#### 題目 1
請更新記錄中從含有「common name: Yellow anemone」的那一行到記錄末尾的各行,把「phylum」換成「division」,其餘內容保持不變。

#### 網頁摘錄
2011-11-08

淺談黑澤明 序

提起黑澤明,香港人應該不會太陌生,但追問他是做什麼的,初班可能會回答是陳奕迅的廣東歌也不足為怪;中班的可提會提起他的名作「七人之侍」或「羅生門」;高班的更可能知道羅生門是本港的政治用語及原著背景來自芥川龍之介的小說<竹林中>的改編,但再而三追問為何他的電影會如此出類拔萃,卻可能會出現10秒死寂的尷尬場面,非電影發燒迷或學院研究人,黑澤明對新一代觀眾來說,距離有如天堂與塵世,導演身邊彷彿注了一個金鐘罩、三塊鋼板加六吋厚的防彈玻璃護了身艱澀難明。然而,擁有光環,60年前影響世界的人物,作品曾經發出的光,總會照亮人,畢竟好作品總能令你得到一些什麼、感動什麼、深刻什麼,古今如是,總會覓得知音人。

今天不是要分享他的電影風格、敘事技巧或什麼藝術成就,這些可以稍移玉手到維基百科得到的知識,坊間網上都多如繁星,概論有之、磚頭厚的論文有之,各式其式。今天只淺談分享,說說他的周邊。


可是,話先說回頭,有朋友看黑白電影的原因竟是令自己莊周撲蝶,有人邊看邊釣魚,享受時間停頓兼度秒如年的感覺;看黑白電影不是看,而是「捱」,仿佛辛苦過參加五項全能,時代不同,說故事的技巧也不同,事實上筆者曾經看小津安二郎的東京物語(1953),窺見一下他的定鏡拍攝手法,最後看到眼都側埋一邊,點白花油在眼肚兼斬開3部份看,仍昏昏欲睡,支持不了完場。這也不能要求新一代人什麼,例如筆者看黑澤明的訪談,談及他對電影的看法,他批評說時下大部份電影人拍的顏色都用錯了,為了要得到「光」,就全場打燈,結果一概出現淺色而沒有深色或其他變化。導演更補充如果要拍出黑色,必須要以紅光打底,彩色拍攝更要有color sense之類云云。諸如紅光配襯黃光的互補色,是他以畫家的技巧融入電影中的想法。

#### 題目 2
列出這篇淺談黑澤明的文章提到的所有電影片名。

#### 記錄
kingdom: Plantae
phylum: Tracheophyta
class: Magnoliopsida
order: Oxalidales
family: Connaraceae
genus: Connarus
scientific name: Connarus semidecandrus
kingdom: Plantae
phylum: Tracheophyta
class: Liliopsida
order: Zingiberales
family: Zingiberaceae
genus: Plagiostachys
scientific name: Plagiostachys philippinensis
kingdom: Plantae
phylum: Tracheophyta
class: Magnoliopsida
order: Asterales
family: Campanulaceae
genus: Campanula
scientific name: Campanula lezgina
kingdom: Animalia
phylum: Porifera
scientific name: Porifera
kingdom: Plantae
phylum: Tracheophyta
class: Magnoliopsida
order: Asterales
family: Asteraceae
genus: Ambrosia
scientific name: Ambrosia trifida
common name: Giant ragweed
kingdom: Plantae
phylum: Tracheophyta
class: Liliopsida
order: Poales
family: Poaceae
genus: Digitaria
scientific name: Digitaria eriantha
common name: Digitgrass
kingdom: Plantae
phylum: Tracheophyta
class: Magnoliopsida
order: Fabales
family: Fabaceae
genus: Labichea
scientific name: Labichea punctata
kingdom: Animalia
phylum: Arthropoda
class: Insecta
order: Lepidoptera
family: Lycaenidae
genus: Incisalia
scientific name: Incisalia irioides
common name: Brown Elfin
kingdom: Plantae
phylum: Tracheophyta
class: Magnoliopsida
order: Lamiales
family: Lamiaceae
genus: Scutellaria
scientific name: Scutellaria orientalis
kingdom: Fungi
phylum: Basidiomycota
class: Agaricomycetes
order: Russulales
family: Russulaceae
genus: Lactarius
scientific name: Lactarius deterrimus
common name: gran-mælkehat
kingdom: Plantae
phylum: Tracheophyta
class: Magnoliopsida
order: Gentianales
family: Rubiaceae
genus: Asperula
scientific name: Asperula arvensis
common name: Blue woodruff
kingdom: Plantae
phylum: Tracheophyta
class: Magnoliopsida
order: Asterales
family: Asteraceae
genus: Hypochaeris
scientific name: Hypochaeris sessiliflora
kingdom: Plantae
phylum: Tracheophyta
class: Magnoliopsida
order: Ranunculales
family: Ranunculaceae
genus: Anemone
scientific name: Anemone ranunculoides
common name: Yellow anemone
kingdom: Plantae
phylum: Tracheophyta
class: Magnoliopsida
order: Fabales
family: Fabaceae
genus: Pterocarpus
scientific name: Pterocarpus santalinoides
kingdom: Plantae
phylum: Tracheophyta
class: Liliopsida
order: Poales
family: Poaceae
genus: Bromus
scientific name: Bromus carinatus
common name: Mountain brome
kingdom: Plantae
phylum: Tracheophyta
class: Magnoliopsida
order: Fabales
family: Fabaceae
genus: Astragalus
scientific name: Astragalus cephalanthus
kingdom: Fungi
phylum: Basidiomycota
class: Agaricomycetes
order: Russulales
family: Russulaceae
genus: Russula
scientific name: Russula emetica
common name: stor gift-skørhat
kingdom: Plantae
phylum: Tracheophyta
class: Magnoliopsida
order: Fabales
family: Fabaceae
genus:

#### 回答 1
common name: Yellow anemone
kingdom: Plantae
division: Tracheophyta
class: Magnoliopsida
order: Fabales
family: Fabaceae
genus: Pterocarpus
scientific name: Pterocarpus santalinoides
kingdom: Plantae
division: Tracheophyta
class: Liliopsida
order: Poales
family: Poaceae
genus: Bromus
scientific name: Bromus carinatus
common name: Mountain brome
kingdom: Plantae
division: Tracheophyta
class: Magnoliopsida
order: Fabales
family: Fabaceae
genus: Astragalus
scientific name: Astragalus cephalanthus
kingdom: Fungi
division: Basidiomycota
class: Agaricomycetes
order: Russulales
family: Russulaceae
genus: Russula
scientific name: Russula emetica
common name: stor gift-skørhat
kingdom: Plantae
division: Tracheophyta
class: Magnoliopsida
order: Fabales
family: Fabaceae
genus:

#### 回答 2
七人之侍、羅生門、東京物語